Archbishop Justin and his wife may well have been shocked at their return to London, no less shocked than when Jacqui and I moved from Heswall, a much-sought out location in Cheshire, to Rochdale just as the last cotton mill was closing. I don’t know the situation today but then, in 1984, Rochdale was at the very bottom of the Daily Telegraph league of education authorities.

We also moved during a very cold and wet February when the melting snow revealed an incredible amount of litter and street debris. The days were indeed dark in every sense of the word. (For the record, those initial impressions were misplaced).

During those first few months I kept saying to myself “Nazareth was a dump too!” For on hearing where Jesus came from, Nathaniel exclaimed: ‘Nazareth! Can anything good come from there?’ (John 1:46).

And yet it was Nazareth which was home to Jesus. Nazareth of all places, not even mentioned in the Old Testament, not even a footnote, not in any document anywhere!
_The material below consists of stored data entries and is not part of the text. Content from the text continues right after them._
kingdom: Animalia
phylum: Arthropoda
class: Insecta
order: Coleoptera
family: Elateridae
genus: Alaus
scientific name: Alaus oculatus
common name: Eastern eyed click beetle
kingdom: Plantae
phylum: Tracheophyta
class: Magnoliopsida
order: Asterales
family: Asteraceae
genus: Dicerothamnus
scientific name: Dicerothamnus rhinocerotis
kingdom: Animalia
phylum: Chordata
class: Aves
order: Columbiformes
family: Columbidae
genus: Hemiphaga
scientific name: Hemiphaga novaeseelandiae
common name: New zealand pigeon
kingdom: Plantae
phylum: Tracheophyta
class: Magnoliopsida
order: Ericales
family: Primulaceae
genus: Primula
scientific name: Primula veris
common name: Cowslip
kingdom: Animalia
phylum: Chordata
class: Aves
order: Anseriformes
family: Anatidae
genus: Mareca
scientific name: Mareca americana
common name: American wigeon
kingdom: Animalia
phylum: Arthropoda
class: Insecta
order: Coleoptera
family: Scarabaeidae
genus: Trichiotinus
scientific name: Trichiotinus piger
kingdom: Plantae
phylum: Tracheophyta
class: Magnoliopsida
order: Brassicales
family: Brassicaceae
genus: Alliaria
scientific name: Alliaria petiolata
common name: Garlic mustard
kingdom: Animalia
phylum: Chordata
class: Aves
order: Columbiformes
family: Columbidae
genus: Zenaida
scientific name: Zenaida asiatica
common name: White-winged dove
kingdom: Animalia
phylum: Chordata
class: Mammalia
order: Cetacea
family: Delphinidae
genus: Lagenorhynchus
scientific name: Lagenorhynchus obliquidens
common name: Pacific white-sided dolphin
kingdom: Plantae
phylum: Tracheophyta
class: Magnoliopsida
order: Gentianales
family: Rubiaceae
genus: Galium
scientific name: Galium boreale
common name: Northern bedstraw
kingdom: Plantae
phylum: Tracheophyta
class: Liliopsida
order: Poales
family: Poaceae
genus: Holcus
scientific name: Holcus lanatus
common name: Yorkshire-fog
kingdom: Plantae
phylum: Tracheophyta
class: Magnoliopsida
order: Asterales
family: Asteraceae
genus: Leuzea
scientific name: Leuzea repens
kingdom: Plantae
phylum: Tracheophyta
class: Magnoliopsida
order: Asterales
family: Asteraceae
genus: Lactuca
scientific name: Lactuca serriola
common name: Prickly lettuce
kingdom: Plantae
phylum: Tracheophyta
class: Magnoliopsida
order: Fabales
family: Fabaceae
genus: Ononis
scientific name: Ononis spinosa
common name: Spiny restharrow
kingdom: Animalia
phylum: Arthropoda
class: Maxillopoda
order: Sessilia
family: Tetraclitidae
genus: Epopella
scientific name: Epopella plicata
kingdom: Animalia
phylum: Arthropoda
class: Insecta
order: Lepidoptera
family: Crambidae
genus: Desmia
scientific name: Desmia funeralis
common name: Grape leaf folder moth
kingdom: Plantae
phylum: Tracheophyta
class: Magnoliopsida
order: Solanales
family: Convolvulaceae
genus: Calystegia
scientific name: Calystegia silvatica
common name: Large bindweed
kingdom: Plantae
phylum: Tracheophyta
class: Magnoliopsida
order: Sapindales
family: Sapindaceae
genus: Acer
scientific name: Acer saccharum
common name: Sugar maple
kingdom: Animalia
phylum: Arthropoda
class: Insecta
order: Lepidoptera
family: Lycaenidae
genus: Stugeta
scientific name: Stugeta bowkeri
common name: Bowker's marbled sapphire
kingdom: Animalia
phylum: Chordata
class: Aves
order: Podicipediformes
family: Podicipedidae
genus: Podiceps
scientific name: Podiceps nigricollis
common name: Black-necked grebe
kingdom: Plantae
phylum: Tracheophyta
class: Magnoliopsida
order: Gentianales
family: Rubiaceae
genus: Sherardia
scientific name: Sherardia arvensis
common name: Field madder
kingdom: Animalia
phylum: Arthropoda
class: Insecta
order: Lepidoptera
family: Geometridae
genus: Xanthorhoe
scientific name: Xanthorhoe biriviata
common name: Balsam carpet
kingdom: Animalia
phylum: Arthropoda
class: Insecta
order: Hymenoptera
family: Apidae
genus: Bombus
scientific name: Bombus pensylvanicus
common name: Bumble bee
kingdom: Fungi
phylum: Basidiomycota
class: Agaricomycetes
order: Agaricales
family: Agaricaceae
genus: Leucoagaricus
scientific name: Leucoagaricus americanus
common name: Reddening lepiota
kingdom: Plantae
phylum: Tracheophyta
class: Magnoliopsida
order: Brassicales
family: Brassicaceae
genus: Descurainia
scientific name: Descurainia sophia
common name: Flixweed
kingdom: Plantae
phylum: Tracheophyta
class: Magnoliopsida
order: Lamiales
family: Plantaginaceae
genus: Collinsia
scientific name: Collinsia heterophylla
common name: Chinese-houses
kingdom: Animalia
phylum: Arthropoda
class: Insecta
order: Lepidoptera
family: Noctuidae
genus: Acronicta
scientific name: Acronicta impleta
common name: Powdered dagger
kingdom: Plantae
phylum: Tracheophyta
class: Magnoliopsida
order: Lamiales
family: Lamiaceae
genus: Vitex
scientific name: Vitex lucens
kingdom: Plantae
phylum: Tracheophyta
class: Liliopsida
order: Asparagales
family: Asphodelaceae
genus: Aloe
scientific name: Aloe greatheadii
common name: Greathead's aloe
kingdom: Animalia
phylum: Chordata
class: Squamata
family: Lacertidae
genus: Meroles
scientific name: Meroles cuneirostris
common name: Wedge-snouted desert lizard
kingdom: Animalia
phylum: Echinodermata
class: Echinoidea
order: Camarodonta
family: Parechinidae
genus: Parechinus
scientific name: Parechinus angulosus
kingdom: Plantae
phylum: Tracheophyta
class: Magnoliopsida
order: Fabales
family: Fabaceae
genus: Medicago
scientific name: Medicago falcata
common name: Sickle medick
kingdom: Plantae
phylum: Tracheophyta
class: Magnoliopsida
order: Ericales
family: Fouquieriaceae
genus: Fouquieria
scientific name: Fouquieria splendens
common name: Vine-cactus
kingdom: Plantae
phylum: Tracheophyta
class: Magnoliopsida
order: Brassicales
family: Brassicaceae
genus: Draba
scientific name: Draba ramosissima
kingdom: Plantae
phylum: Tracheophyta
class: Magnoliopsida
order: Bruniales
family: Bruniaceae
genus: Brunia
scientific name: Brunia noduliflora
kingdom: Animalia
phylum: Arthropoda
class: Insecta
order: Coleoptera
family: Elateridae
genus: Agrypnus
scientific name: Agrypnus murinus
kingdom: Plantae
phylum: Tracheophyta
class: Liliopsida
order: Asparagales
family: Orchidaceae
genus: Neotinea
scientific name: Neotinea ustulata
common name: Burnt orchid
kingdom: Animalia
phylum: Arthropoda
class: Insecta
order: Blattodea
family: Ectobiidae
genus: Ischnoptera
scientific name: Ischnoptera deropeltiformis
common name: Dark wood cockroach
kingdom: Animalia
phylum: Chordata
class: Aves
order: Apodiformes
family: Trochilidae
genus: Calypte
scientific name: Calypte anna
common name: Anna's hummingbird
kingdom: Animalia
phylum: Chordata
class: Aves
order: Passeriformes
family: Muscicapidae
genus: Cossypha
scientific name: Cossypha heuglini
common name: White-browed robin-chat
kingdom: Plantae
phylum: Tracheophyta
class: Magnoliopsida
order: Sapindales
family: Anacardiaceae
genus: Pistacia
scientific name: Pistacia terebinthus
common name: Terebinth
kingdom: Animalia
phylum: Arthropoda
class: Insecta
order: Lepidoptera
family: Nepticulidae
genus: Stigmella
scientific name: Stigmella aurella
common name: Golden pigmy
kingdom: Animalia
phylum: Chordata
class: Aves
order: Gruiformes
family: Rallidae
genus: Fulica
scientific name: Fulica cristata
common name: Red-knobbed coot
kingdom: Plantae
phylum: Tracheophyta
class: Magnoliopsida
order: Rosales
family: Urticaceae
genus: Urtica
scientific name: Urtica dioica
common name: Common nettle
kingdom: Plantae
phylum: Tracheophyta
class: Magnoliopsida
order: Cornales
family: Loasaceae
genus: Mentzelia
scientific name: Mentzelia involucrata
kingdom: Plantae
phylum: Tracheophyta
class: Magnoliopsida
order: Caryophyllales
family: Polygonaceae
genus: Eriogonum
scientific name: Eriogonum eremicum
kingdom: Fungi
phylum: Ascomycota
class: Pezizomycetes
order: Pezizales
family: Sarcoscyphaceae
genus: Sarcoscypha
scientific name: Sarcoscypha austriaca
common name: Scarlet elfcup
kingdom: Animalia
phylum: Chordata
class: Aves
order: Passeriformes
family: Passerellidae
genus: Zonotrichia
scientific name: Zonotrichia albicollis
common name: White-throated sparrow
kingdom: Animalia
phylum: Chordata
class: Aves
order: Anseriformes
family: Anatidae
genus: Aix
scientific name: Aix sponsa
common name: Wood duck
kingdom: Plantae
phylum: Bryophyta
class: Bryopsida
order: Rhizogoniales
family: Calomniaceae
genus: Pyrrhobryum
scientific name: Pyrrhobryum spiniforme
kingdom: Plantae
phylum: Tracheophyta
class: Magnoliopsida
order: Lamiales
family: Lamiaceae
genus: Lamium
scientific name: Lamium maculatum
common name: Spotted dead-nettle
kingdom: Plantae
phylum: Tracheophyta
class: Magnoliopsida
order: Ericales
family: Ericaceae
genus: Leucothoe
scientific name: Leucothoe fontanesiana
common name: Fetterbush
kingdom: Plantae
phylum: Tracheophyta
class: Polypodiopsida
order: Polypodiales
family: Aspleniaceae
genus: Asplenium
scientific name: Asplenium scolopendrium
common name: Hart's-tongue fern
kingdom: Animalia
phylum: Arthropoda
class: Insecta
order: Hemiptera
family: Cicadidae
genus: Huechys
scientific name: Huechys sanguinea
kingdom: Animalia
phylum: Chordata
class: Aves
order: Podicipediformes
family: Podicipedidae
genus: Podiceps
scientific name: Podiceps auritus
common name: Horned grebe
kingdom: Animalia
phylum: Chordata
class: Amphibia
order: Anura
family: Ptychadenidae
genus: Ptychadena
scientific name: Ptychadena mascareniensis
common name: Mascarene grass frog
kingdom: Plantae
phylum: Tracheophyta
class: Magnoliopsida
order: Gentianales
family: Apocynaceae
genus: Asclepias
As one commentator observes, the wonder is that Nathaniel had even heard of the place. The best estimate places its population then at about 480.

And yet it was to Nazareth that God chose to be the place which would be the home town for the Messiah, the saviour of the world. As always God does things differently, in fact the very opposite that we would expect. We look one way; he comes from the other.

Jesus may be Lord of all but he will forever be known as Jesus of Nazareth.